11. A method as claimed in claim 10, wherein the method further comprises placing the flagged application in quarantine.

12. A client computer comprising:

a hooking unit for monitoring outbound communications from the client computer and detecting SSL certificates from handshakes for initiating SSL connections;

a security settings handler for sending reputation information requests to a reputation server and receiving reputation information from said reputation server, and for comparison of the received reputation information with security settings on the client computer; and

a connection blocking unit for blocking any SSL connections where the corresponding SSL certificates' reputations do not pass the requirements of the security settings.

13. A client computer as claimed in claim 12, wherein the client computer is a personal computer, a mobile device, or any other internet-connected device.

14. A reputation server or server cluster, for serving a multiplicity of client computers, the central server or server cluster comprising:

a database of SSL certificate reputations;

a reputation determination unit for searching the database to find the SSL certificate reputations that correspond with reputation information requests being received from one or more client computers; and

a transmitter for sending the reputation information back to the respective client computers, said reputation information comprising the SSL certificate reputations for the SSL certificates indicated in the received information requests.
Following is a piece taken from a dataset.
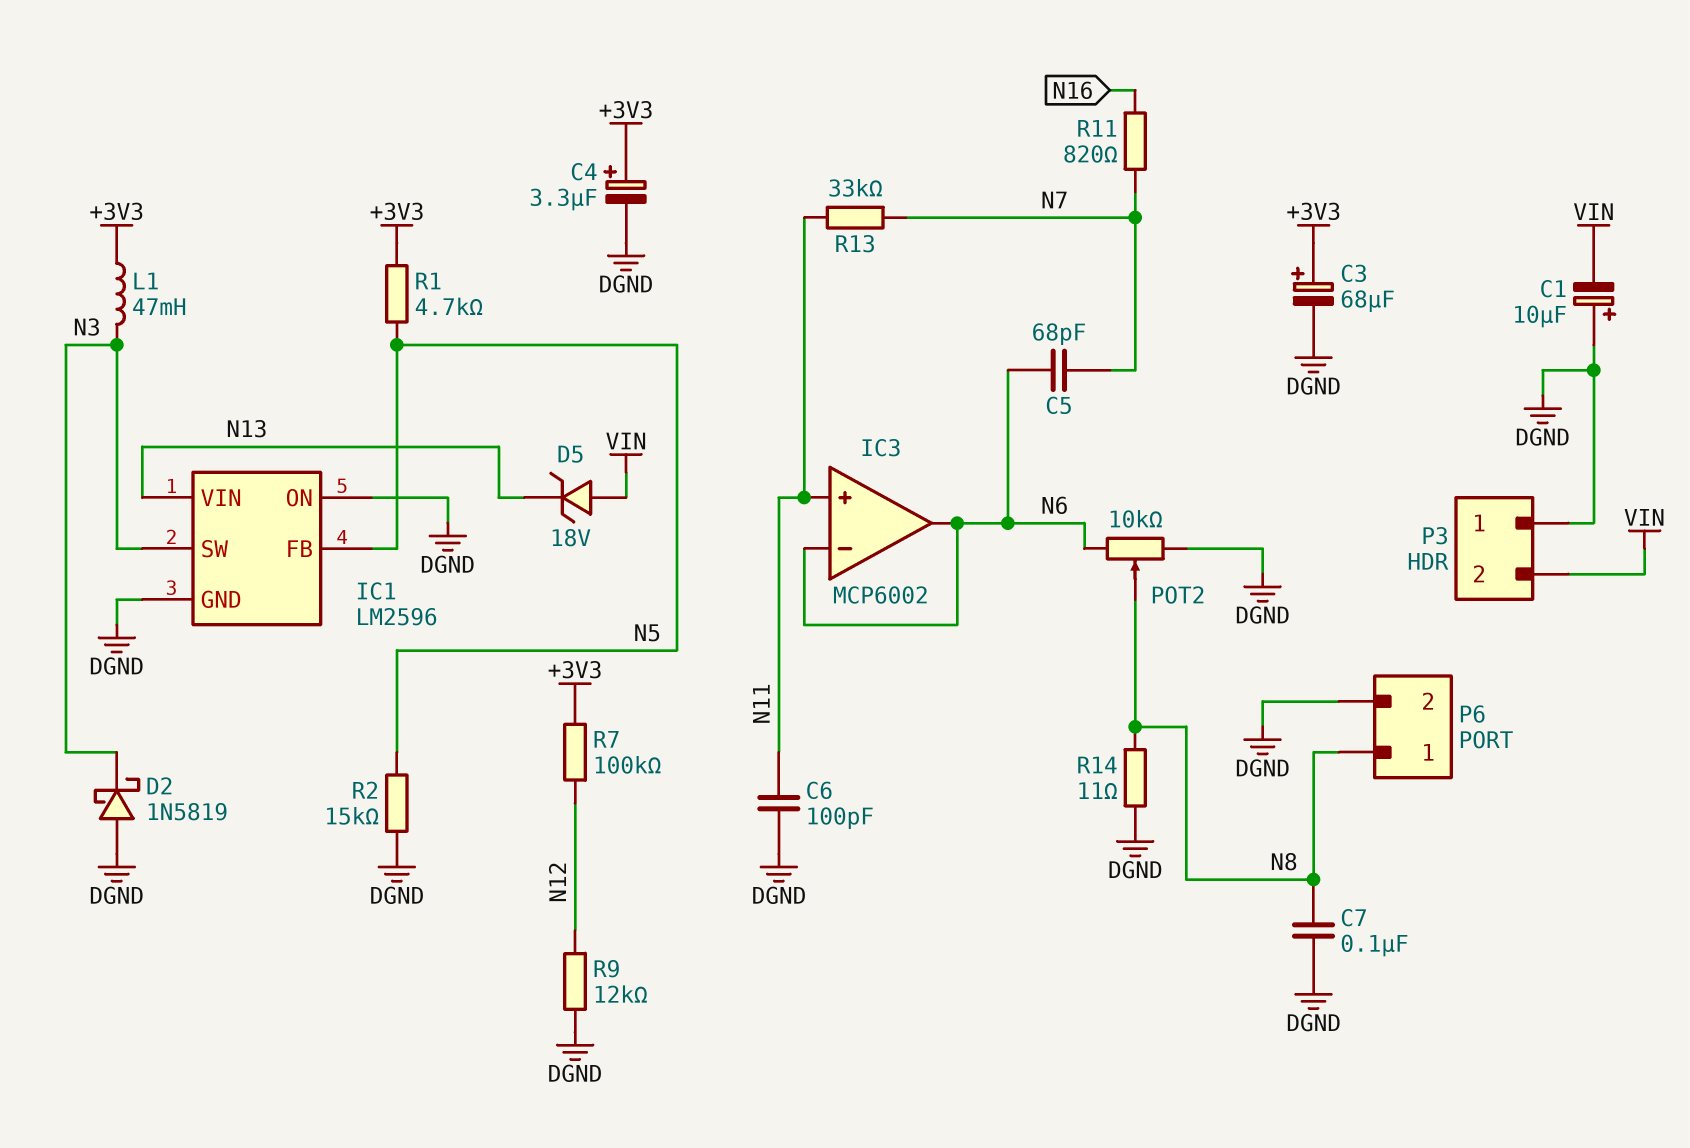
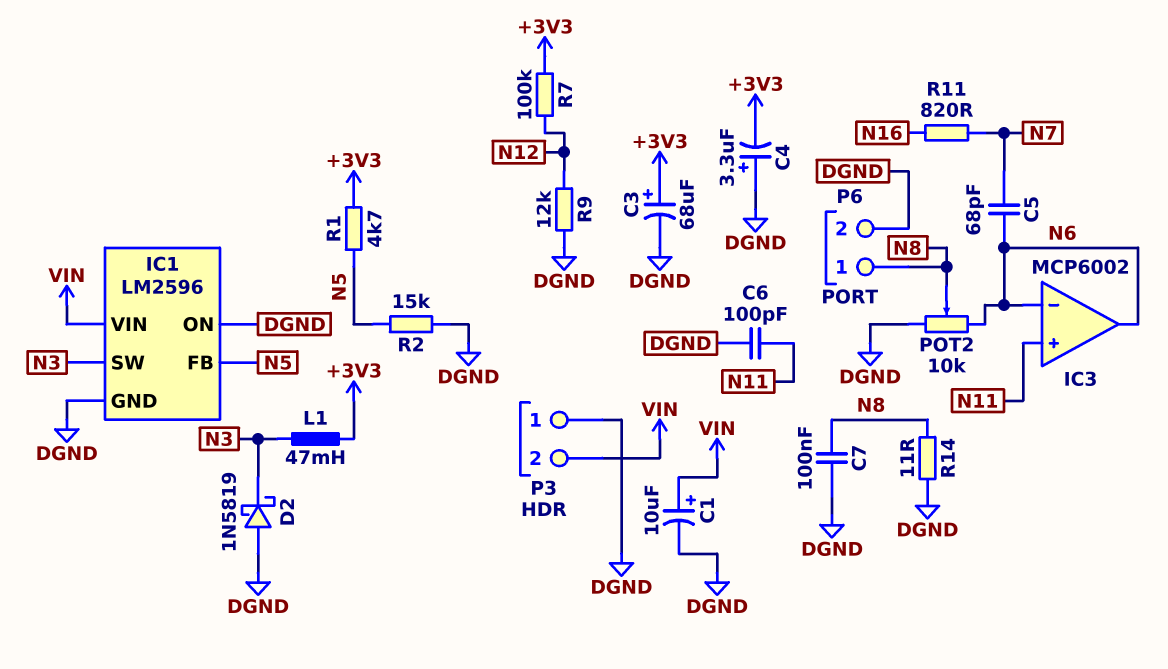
C1: 10uF (plus DGND, minus VIN) -> 10uF (plus VIN, minus DGND)
C4: 3.3uF (plus +3V3, minus DGND) -> 3.3uF (plus DGND, minus +3V3)
D5: zener 18V (A VIN, K N13) -> none
IC1 pin VIN: N13 -> VIN
R13: 33k (N7, N11) -> none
15. A reputation server or server cluster as claimed in claim 14, wherein the reputation determination unit is also used for performing on-the-fly analysis of the SSL certificates indicated in the received information requests.

16. A non-transitory computer readable medium storing a computer program which, when run on a computer device, causes the computer device to behave as a client computer according to claim 12.

17. A non-transitory computer readable medium storing a computer program which, when run on a server, causes the server to behave as a reputation server according to claim 14.

18. A computer program product comprising a computer-readable medium bearing computer program code for use with a computer, the computer program code comprising:

code for identifying, at a network firewall level, an outbound SSL connection being set up at the client computer;

code for detecting an SSL certificate associated with the SSL connection;

code for sending a request to a central server for reputation information on the SSL certificate; and

code for using reputation information received at the client computer to determine whether or not to block the connection.